This lesson is still being designed and assembled (Pre-Alpha version)

Code Inspection

Overview

Teaching: 0 min
Exercises: 0 min
Questions
  • What is the purpose of a code inspection?

  • Which elements of code support reproducibilty?

  • How do these elements of code support reproducibility?

Objectives
  • Understand how code documents the analytical workflow

  • Identify the essential metadata that should be included in a code header to support reproducibility

  • Explain the importance of non-executable comments for reproduciblity

  • Understand what a main file is and how it contributes to reproducibility

  • Evaluate code quality based on whether or not it upholds the reproduciblity standard of being both independently understandable and reusable

Assessing the reproducibility of scientific claims involves an exhaustive list of curation actions, which are outlined in the Data Quality Review (DQR) framework introduced in Lesson 2: Curating for Reproducibility Workflows of the Curating for Reproducibility Curriculum. DQR organizes these curation actions into four components–file review, documentation review, data review, and code review–each of which promote reproducibility by ensuring the completeness, accuracy, understandability, accessibility, and usability of the research compendium.

Code review, in particular, puts reproducibility to the test by verifying whether or not repeating the analytical steps used by the original researcher produces the same results reported in the published study.

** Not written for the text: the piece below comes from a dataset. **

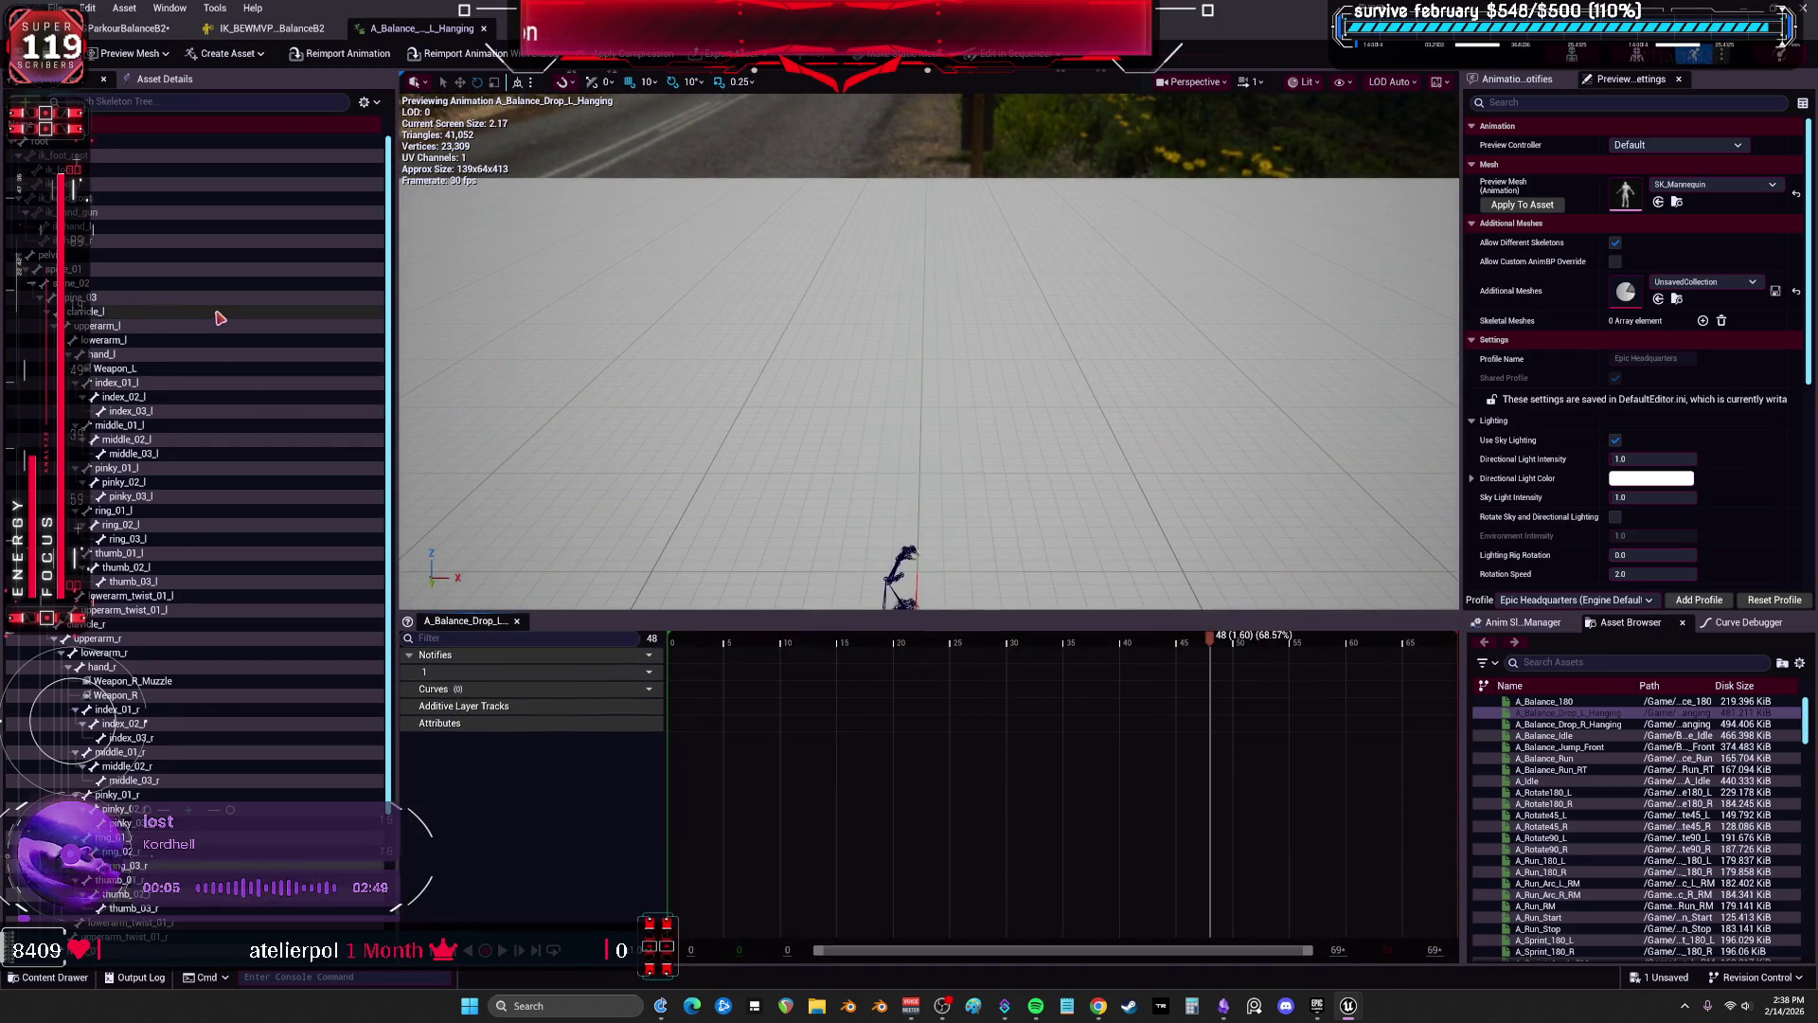
scroll(211, 467, "down", 4)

This assessment of reproducibility begins with a thorough code inspection.

Code Inspection Overview

Ideally, researchers, who know their work best and have direct access to all the necessary details of their analytical workflow, would inspect their code before they share it to be sure that all of the scripts needed to load software packages, import and transform data, and produce outputs are included in code files. They would review their code to be sure that computing environment requirements and the expected runtime are specified in code header metadata and that non-executable comments are included throughout the code to serve as signposts for the analytical workflow by indicating the purpose of commands. They would also confirm that their files render properly, and re-run their code (preferably on a machine other than the one used to perform the original analysis) to be sure that the code compiles properly and executes the analysis from beginning to end without errors.

Unfortunately, it is not always the case that researchers review their code for understandability and executability prior to packaging it into the research compendium and sharing it. Thus, the first step of any reproducibility assessment is to inspect the code and confirm that it includes the following:

The Analytical Workflow

By its very nature, the analytical workflow of computational research is captured in the code that contains the commands to install software package dependencies, import and transform data, and execute scripts to analyze data and produce results.

It is also the nature of research that analytical workflows are rarely linear, which is often reflected in code that produces outputs in a different order than the order in which they are presented as research results in the manuscript. This makes it necessary for the code to provide signposts to allow others to retrace the analytical steps. These signposts should appear in the code as non-executable comments found in code header metadata and throughout the code.

Code Header Metadata

When inspecting the code, it should be evident the technical requirements for running the code successfully. This information is presented as code header metadata, which is a block of non-executable text positioned at the top of the code before any command scripts.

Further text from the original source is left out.